# WHAT THE TASK ASKS
Among the entries, find each line that includes the string "labels" and list it.

--- INPUT FOR THIS TASK Enclosed Below ---

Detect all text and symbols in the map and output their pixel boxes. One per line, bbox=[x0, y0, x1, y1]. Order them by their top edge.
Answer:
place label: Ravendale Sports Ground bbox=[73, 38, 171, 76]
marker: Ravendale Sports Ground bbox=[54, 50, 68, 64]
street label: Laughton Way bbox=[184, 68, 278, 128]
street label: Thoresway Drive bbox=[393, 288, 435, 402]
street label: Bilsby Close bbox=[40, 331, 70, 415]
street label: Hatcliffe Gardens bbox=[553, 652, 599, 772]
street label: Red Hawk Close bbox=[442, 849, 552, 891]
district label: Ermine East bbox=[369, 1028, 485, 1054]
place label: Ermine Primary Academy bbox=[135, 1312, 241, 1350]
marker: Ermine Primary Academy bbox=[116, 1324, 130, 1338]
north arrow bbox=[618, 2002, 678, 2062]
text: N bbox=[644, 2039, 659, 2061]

--- End of Enclosed INPUT FOR THIS TASK ---
--- INPUT FOR THIS TASK Enclosed Below ---

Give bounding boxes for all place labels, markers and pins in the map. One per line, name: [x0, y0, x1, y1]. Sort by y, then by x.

--- End of Enclosed INPUT FOR THIS TASK ---
--- INPUT FOR THIS TASK Enclosed Below ---

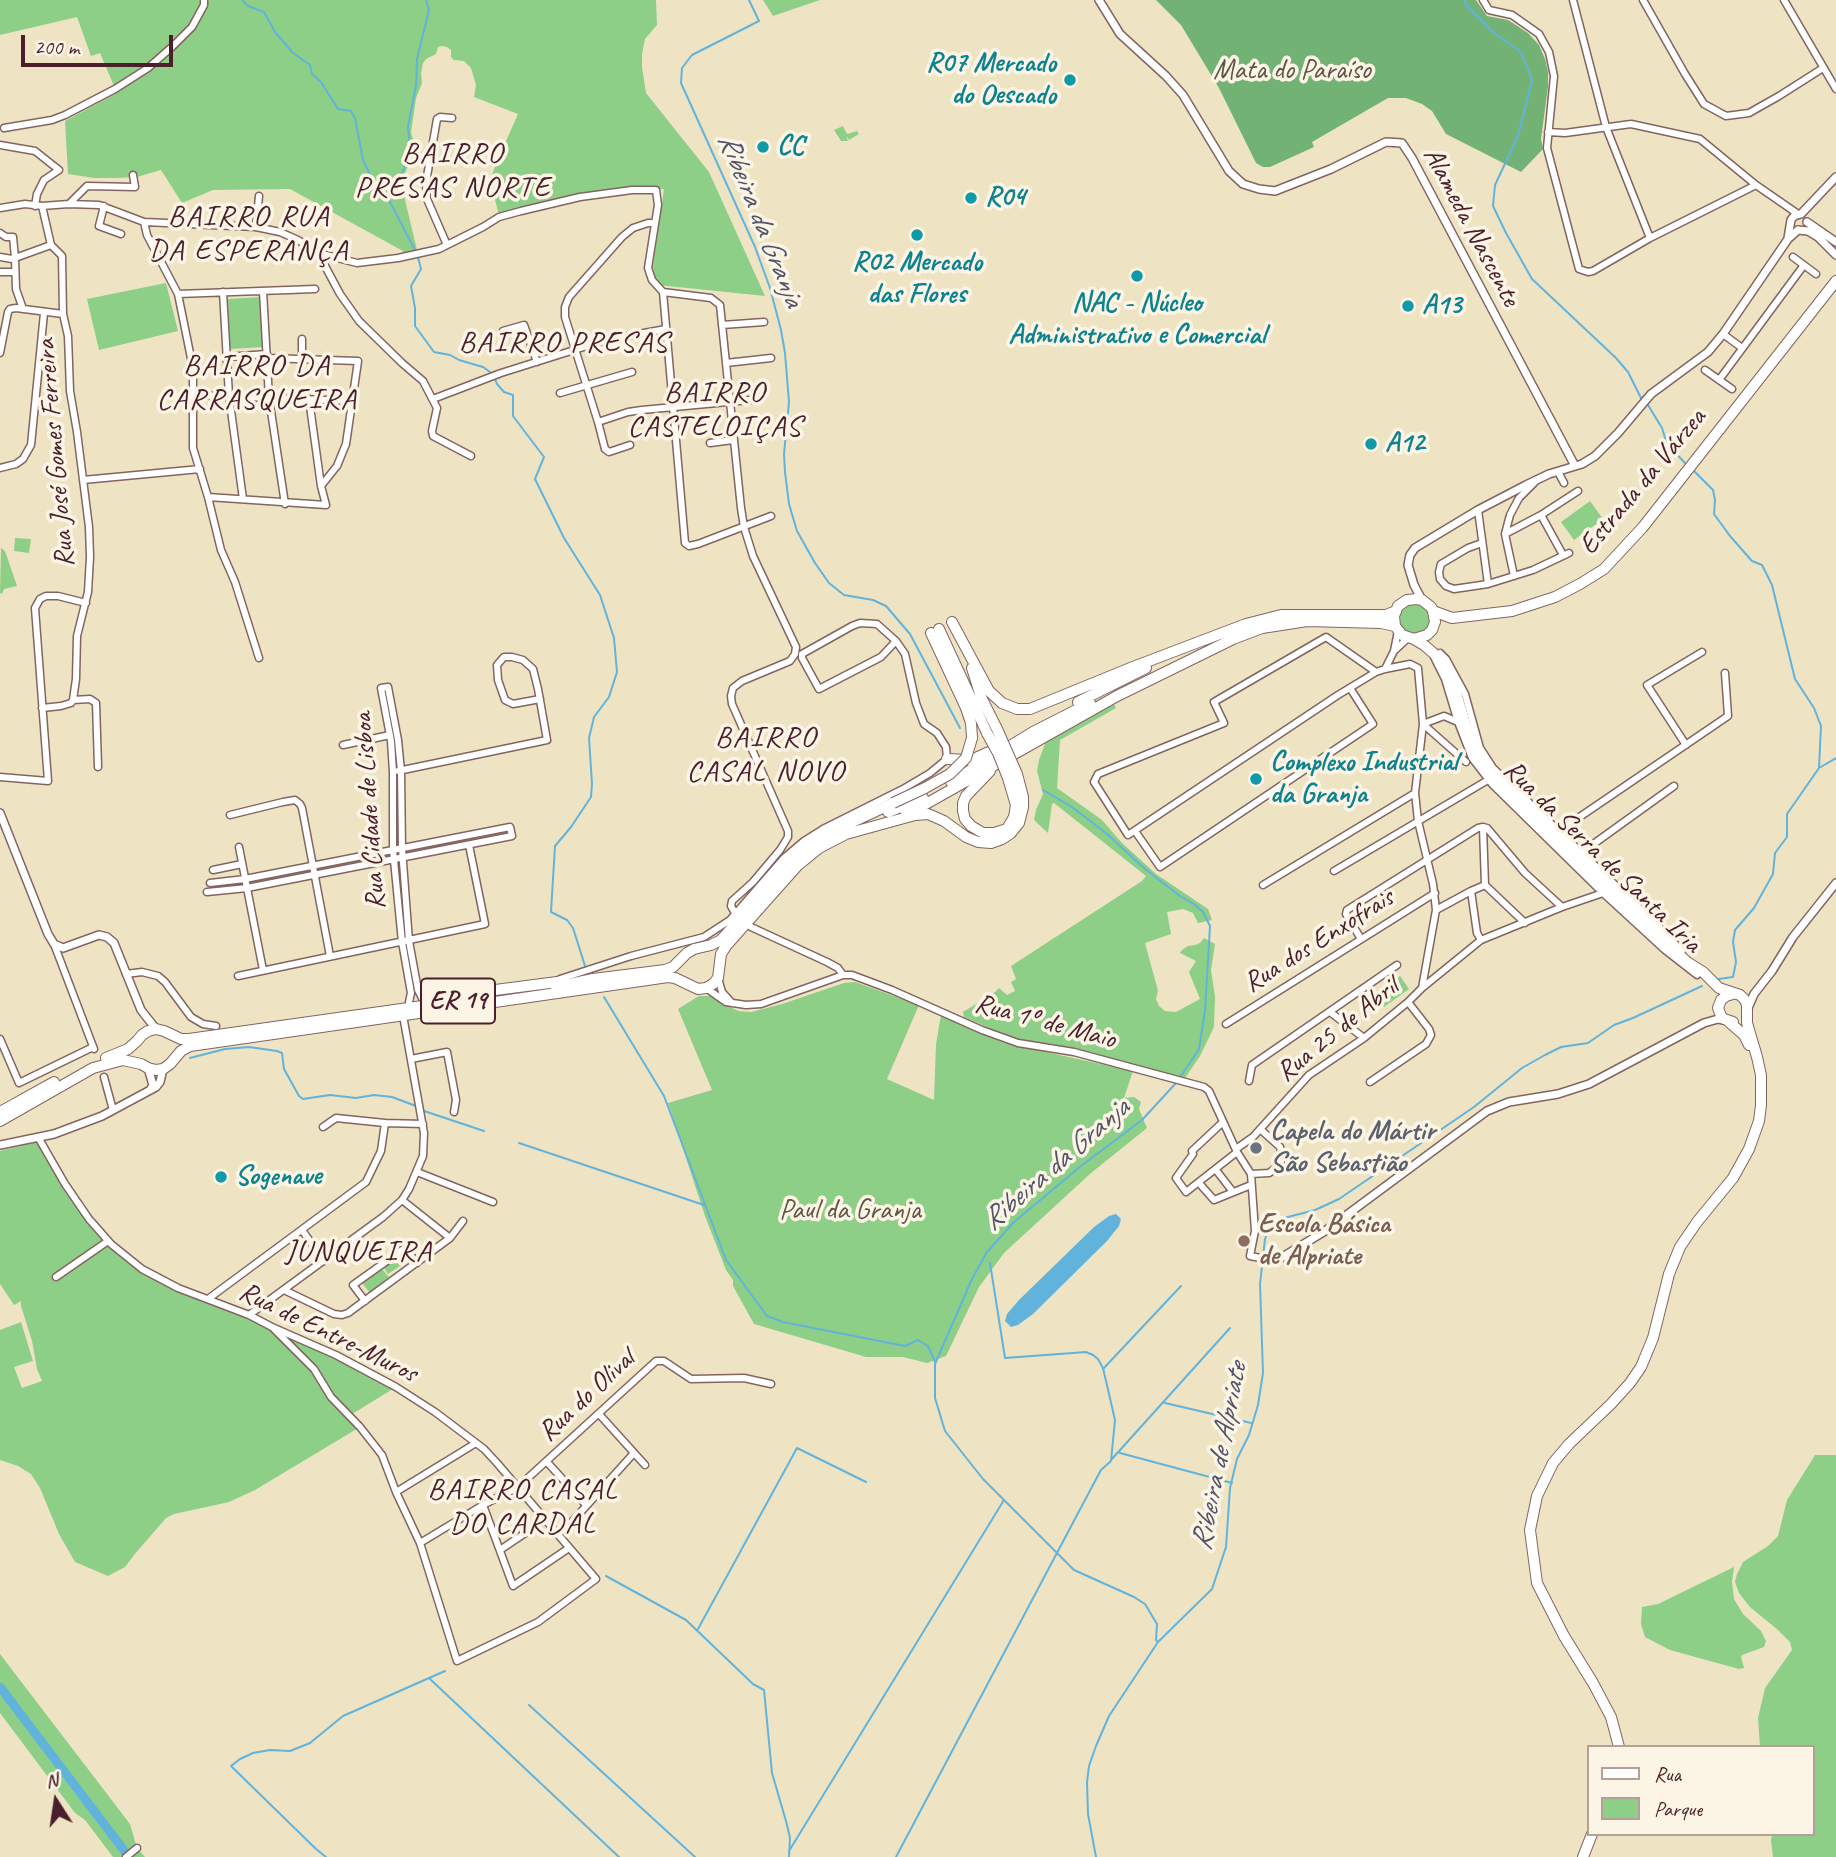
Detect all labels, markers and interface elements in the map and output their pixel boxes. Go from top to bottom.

--- End of Enclosed INPUT FOR THIS TASK ---

# EXERCISE RESPONSE
Give bounding boxes for all place labels, markers and pins in the map. One per line, name: [x0, y0, x1, y1]. Sort by y, then by x.
Detect all labels, markers and interface elements in the map and output their pixel boxes. Go from top to bottom.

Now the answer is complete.